*** Block opens ***

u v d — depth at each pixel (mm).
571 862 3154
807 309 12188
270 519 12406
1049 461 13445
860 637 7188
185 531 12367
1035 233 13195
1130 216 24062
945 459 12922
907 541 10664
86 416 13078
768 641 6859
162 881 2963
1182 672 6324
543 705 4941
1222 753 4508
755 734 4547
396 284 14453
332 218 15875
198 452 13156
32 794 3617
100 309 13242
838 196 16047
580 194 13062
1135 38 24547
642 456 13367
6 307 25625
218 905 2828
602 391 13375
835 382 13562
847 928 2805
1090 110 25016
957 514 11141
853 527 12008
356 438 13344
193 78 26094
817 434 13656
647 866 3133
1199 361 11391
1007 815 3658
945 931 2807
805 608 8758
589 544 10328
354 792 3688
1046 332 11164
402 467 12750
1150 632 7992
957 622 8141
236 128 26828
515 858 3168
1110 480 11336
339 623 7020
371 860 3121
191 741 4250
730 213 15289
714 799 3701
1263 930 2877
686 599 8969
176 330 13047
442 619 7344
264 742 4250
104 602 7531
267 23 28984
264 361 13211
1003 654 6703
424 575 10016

*** Block closes ***

## Problem requirements
Give the records above again, word for word.

## Solution below
u v d — depth at each pixel (mm).
571 862 3154
807 309 12188
270 519 12406
1049 461 13445
860 637 7188
185 531 12367
1035 233 13195
1130 216 24062
945 459 12922
907 541 10664
86 416 13078
768 641 6859
162 881 2963
1182 672 6324
543 705 4941
1222 753 4508
755 734 4547
396 284 14453
332 218 15875
198 452 13156
32 794 3617
100 309 13242
838 196 16047
580 194 13062
1135 38 24547
642 456 13367
6 307 25625
218 905 2828
602 391 13375
835 382 13562
847 928 2805
1090 110 25016
957 514 11141
853 527 12008
356 438 13344
193 78 26094
817 434 13656
647 866 3133
1199 361 11391
1007 815 3658
945 931 2807
805 608 8758
589 544 10328
354 792 3688
1046 332 11164
402 467 12750
1150 632 7992
957 622 8141
236 128 26828
515 858 3168
1110 480 11336
339 623 7020
371 860 3121
191 741 4250
730 213 15289
714 799 3701
1263 930 2877
686 599 8969
176 330 13047
442 619 7344
264 742 4250
104 602 7531
267 23 28984
264 361 13211
1003 654 6703
424 575 10016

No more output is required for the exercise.